A inframmezzare e divertire il convegno, tra gli incontri, i dibattiti, gli interventi, una piccola gitarella organizzata dall’istituto ospitante. A Villa Adriana.
Ed era lì che che lo avevano incontrato, intenzionalmente due brillanti redattrici e conduttrici della emittente radiofonica che lui sempre aveva seguito e amato.
I loro nomi gli i erano tornati in mente qualche mattina prima, ascoltando come sempre la radio.
Una sera, dal parco dal parco dove aveva parcheggiato il motorhome, aveva voluto condurre a una cena nell’ urbe la sua “collaboratrice” sempre estremamente disponibile che meritava un premio.
Naturalmente aveva lasciato il grosso ingombrante veicolo sotto gli alberi. E aveva preferito utilizzare mezzi pubblici, taxi e metropolitana.
La cocotte ciarliera si era dilungata più del dovuto. Per cui al ritorno avevano trovato che le custodi dell’ingresso avevano già chiuso i battenti.
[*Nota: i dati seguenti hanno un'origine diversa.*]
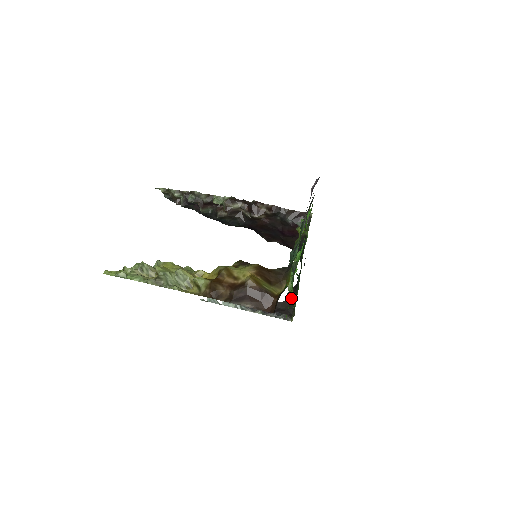
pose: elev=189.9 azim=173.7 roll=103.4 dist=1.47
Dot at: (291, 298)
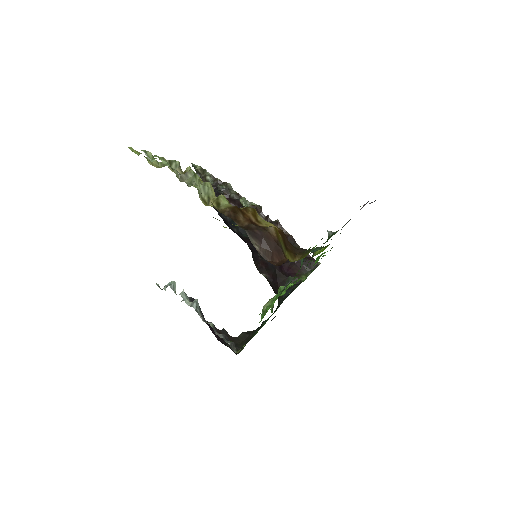
Dot at: occluded
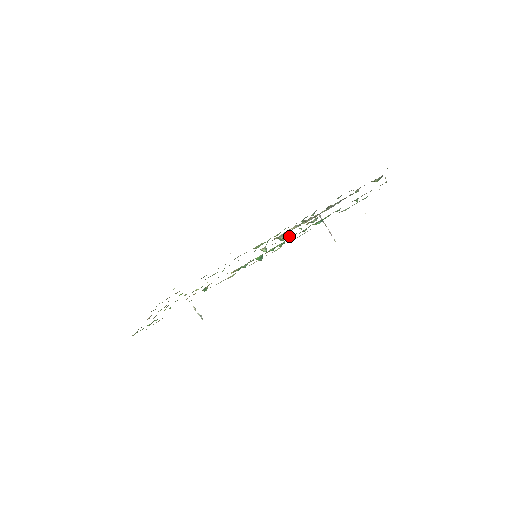
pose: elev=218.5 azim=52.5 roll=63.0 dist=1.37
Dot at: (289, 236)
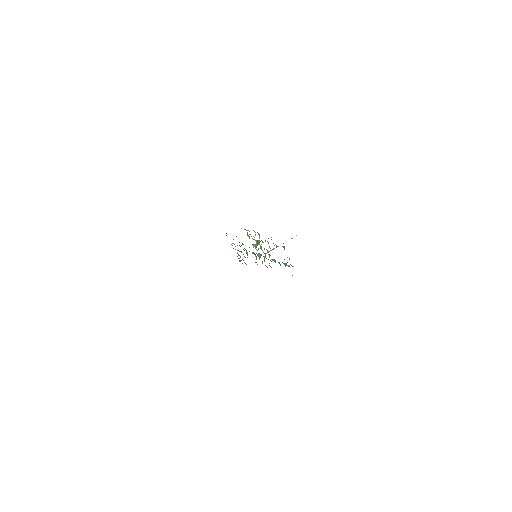
Dot at: occluded
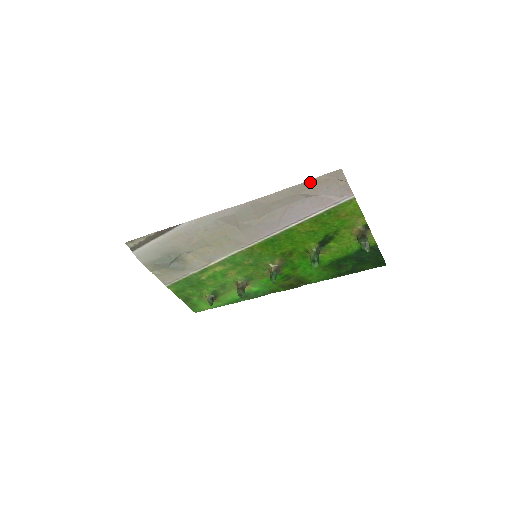
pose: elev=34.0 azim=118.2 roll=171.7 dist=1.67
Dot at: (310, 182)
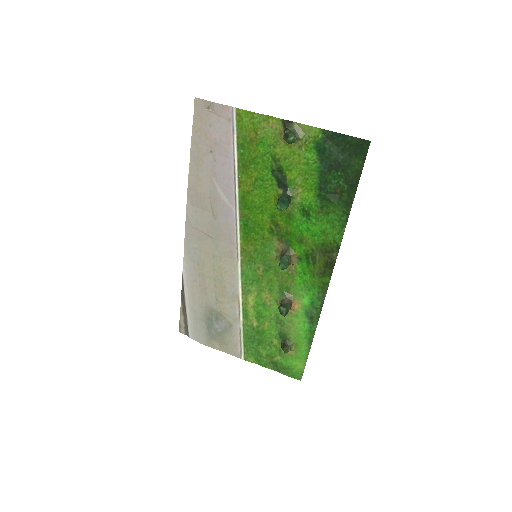
Dot at: (194, 136)
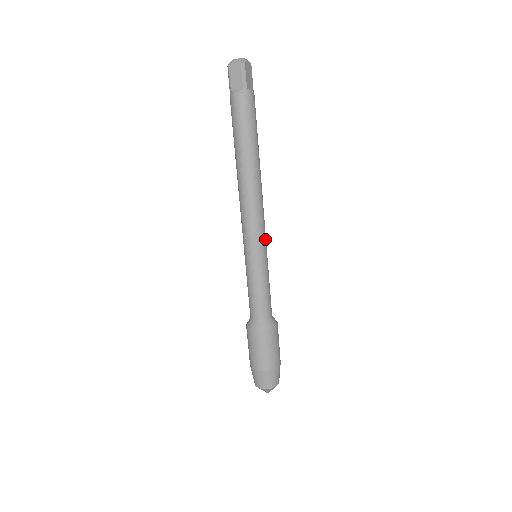
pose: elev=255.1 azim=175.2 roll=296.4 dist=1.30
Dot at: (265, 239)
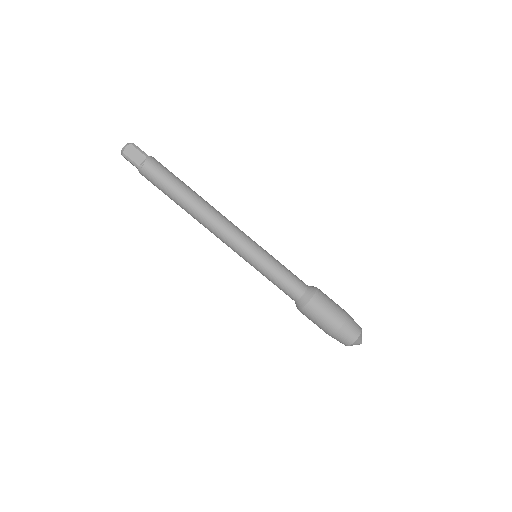
Dot at: (245, 244)
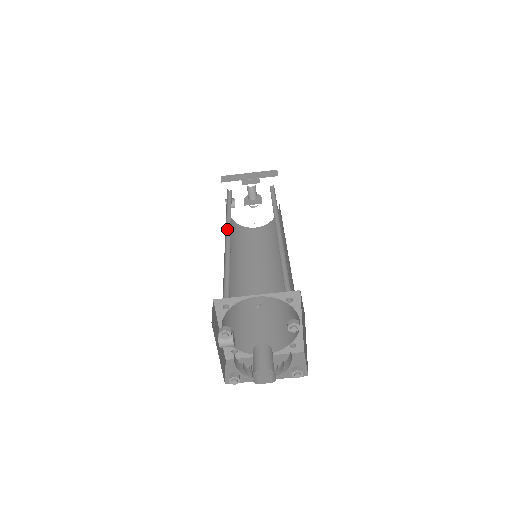
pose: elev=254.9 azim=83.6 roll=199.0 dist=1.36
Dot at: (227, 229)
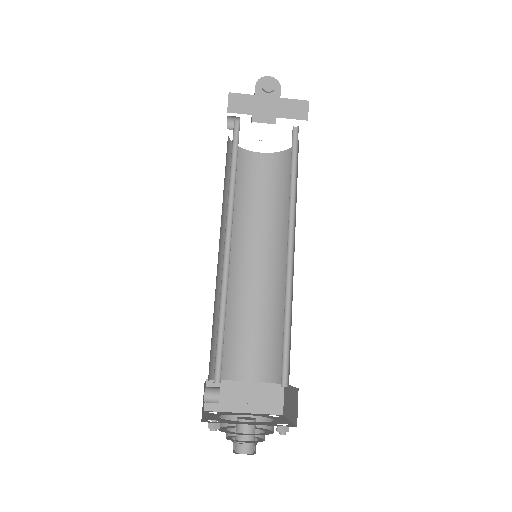
Dot at: (227, 222)
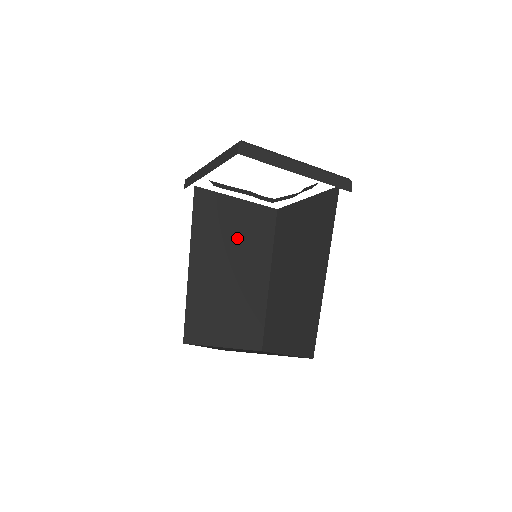
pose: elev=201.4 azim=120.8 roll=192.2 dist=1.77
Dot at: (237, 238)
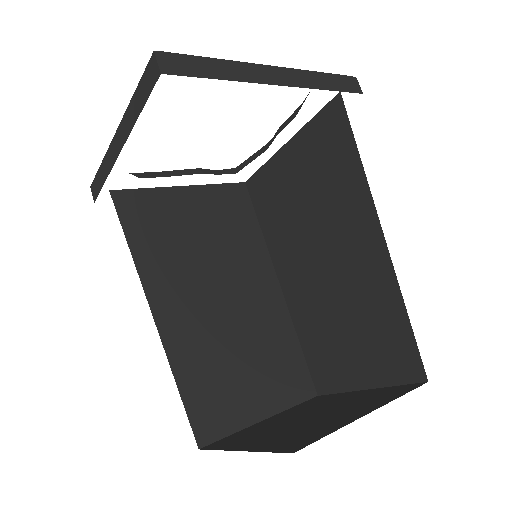
Dot at: (208, 244)
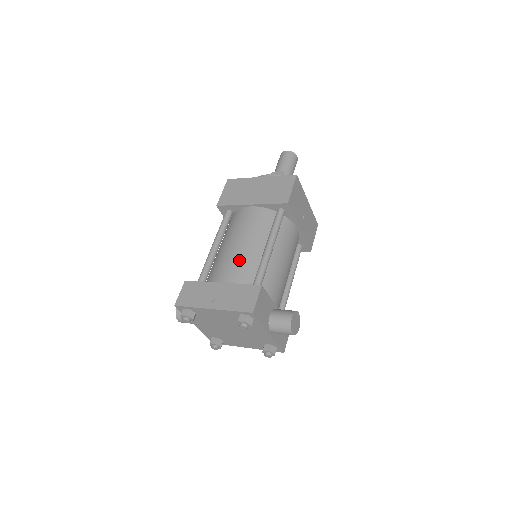
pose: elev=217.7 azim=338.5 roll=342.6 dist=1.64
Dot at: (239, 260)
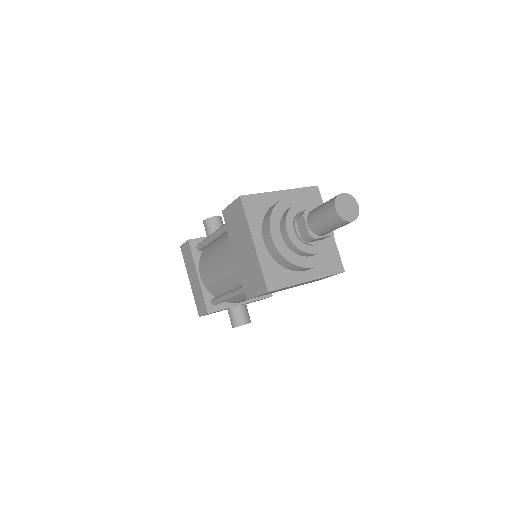
Dot at: (212, 277)
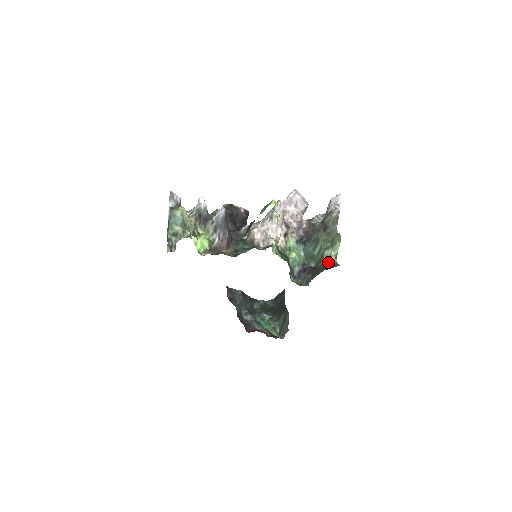
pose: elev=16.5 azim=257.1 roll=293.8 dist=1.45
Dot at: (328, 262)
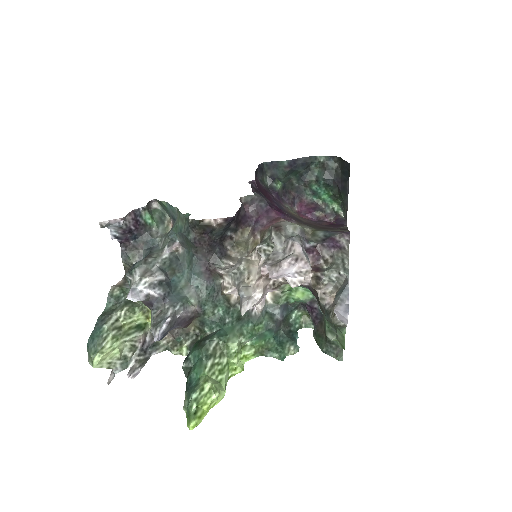
Dot at: occluded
Un’idea geniale… Trascinandosi dietro la sua dama aveva girato tutto recinto del parco. In un punto poco in vista, abbastanza celato dagli alberi, aveva scoperto che la giuntura della rete metallica della recinzione era abbastanza scassinabile… Rischiando di graffiarsi le mani aveva allargato le maglie della rete, provocando un varco abbastanza sufficiente per passarci lui e poi la sua disponibile compagna di letto.
Tardi… Lo era abbastanza… Ma vista la sua geniale e ingegnosa capacità di uscire dai problemi, lei aveva voluto ulteriormente premiarlo… Fino all’alba…!
Chissà forse quante altre volte, magari, la smagliatura metallica della rete di cinta aveva favorito fughe o visite a novizie o badesse dentro la struttura…
Non gliene fregava niente.
Intanto viaggiava a cavallo della sua Honda a raggiungere quella valle, abbastanza modesta, dimessa dove già era stato altre volte. Aveva già passato da poco quella copia vagamente somigliante del lago d’Orta. Il lago di Idro.
Verde scuro intenso.
Anche in quel percorso, a suo tempo, su quelle rive lacustri, si era intrattenuto, probabilmente con la cocotte di quel tempo; che naturalmente aveva voluto seguirlo anche allora. Più che altro, per fargli compagnia di notte…
Superato il lago di Idro, si era fermato un istante a dar due tiri alla pipa.
E via…
Rombante in modo affettuoso e garbato, la moto l’aveva accompagnato.